For those who have fractured relationships with only one parent, how did you navigate this?

When I call to talk with one parent, the other parent grabs the phone, wants to have a jolly (and fake) conversation, wants to be able to tell family and friends we are close. I have tried for years but for numerous reasons am no longer able to do that.

Is is possible to do this? I don’t want to cut off both parents. I have reduced contact generally and find myself missing the connection with the one parent.


You can fluctuate frequency of contact depending on how you feel but be grateful they try and don't try to assume you know why they try.
Anonymous
Do your parents do anything socially separately? For example, you could call your dad when she is at book club?
Anonymous
^ this
Anonymous
OP here. I feel so much of what I read in your posts. I didn’t include the parent intentionally in my OP, but it is the same dynamic as others describe with their mother. So interesting that it seems to be that way.

I do know that my mom did more to raise me; my dad did a lot but was not a 2025 dad by any means. I carry guilt about now having a better relationship with my dad, but my mom regularly rewrites history, denies and never ever admits wrongdoing, has no empathy, is fully focused on image, starts attacking if there is even a slight disagreement.

I used to be easily manipulated when I was younger. My mental health suffers when I get too close and I have felt so much more calm when I have some distance. I have explicitly told her I need distance but she won’t accept that. She does not even understand why I have any complaints.

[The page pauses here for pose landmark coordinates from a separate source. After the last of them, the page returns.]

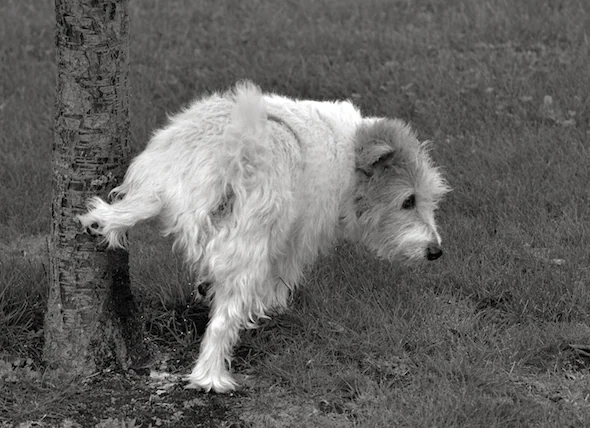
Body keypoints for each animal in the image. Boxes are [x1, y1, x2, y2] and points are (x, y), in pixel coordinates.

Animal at [77, 80, 448, 392]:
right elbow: (280, 277)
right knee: (222, 324)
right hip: (249, 248)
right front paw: (271, 304)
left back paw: (98, 222)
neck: (347, 155)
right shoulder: (296, 237)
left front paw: (208, 288)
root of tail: (228, 153)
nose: (435, 252)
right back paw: (211, 377)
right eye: (408, 201)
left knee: (128, 210)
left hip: (158, 186)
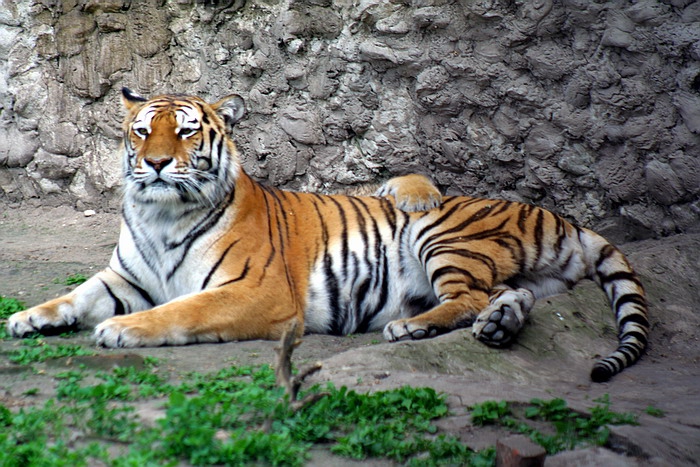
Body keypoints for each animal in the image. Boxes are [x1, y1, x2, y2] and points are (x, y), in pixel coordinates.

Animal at [6, 88, 652, 384]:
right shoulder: (124, 277)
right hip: (509, 273)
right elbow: (75, 295)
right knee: (504, 296)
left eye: (187, 133)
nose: (157, 163)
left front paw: (122, 331)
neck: (162, 216)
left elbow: (179, 311)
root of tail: (557, 216)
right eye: (142, 132)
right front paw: (29, 318)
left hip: (440, 233)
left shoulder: (257, 291)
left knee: (468, 296)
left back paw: (411, 327)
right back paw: (498, 326)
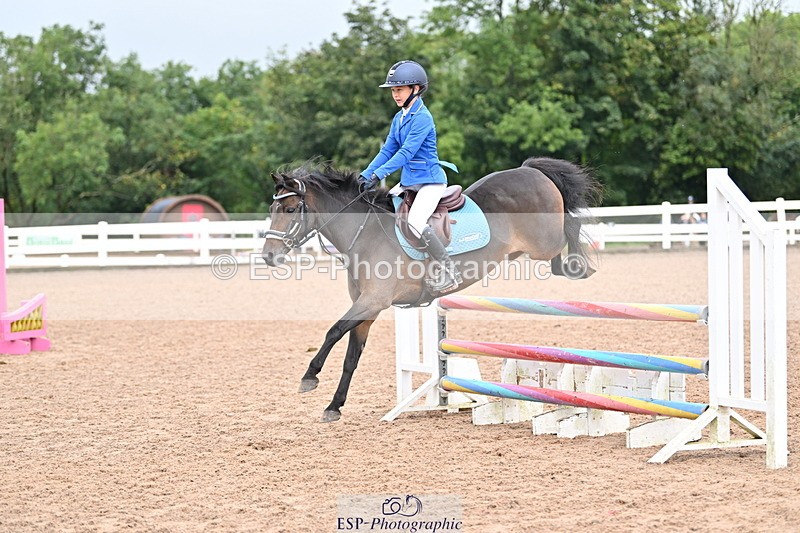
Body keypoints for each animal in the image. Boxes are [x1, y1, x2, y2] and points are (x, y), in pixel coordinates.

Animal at [262, 157, 602, 422]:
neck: (365, 233)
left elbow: (333, 331)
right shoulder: (367, 309)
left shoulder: (373, 301)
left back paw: (581, 265)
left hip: (544, 242)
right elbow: (351, 357)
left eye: (290, 210)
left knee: (570, 230)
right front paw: (334, 406)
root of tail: (530, 170)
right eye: (272, 209)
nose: (268, 256)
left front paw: (309, 377)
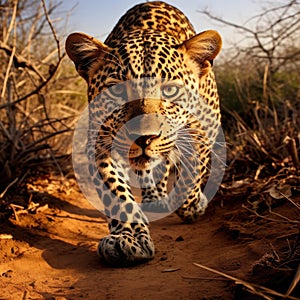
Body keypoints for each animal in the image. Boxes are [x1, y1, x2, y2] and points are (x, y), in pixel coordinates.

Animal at [65, 0, 221, 268]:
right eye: (117, 91)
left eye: (169, 91)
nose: (144, 138)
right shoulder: (100, 143)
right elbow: (117, 194)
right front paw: (128, 239)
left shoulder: (201, 133)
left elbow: (190, 177)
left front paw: (192, 205)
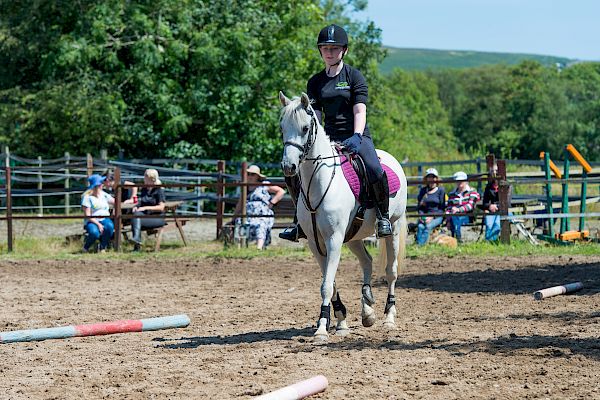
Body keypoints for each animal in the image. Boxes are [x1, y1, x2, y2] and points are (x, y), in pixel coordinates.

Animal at [280, 92, 408, 340]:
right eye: (282, 128)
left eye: (304, 128)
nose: (288, 166)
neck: (318, 183)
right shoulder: (316, 243)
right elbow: (330, 282)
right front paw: (340, 321)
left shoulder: (333, 239)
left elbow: (326, 285)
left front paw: (322, 328)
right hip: (353, 237)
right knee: (367, 261)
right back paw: (367, 310)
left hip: (394, 229)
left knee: (391, 272)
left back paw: (389, 317)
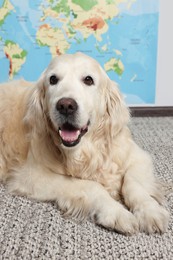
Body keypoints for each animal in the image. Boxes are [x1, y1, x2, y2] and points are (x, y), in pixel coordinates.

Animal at [0, 52, 168, 234]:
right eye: (53, 79)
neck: (84, 151)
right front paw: (116, 212)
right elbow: (91, 186)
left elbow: (133, 182)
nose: (65, 105)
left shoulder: (139, 157)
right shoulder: (31, 175)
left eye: (88, 80)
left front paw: (150, 210)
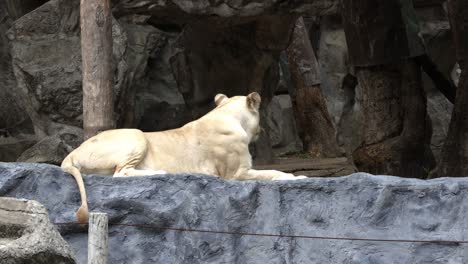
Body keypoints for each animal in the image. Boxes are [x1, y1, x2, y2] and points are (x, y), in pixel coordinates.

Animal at [62, 93, 308, 223]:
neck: (227, 115)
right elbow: (272, 172)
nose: (263, 130)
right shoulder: (235, 174)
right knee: (119, 174)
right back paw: (160, 172)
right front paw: (297, 178)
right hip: (136, 134)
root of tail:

I really appreciate hearing from you all. Although there doesn’t seem to be an easy solution, this has been really helpful. Thank you.
Anonymous
I'm the PP now with low contact with mom. My mom didn't do the primary caregiving as my dad's mom moved in to take care of us kids. That said, I do feel regret that I didn't facilitate more communication with dad over the years, even though realistically there was not much I could do, as they were always joined at the hip. I honestly now think they had their own dynamic, perhaps it was the old "damsel in distress" into which my dad bought. There was a few weeks time years ago when my mom ended up in a hospital and I had the best conversations with my dad. I really regret that my kids didn't get to know my dad much due to this dynamic. As someone suggested, if your parents do anything separately (mine didn't), try to contact your dad then (but he might feel uncomfortable). Otherwise you'll only have a better relationship with dad if he outlives your mom.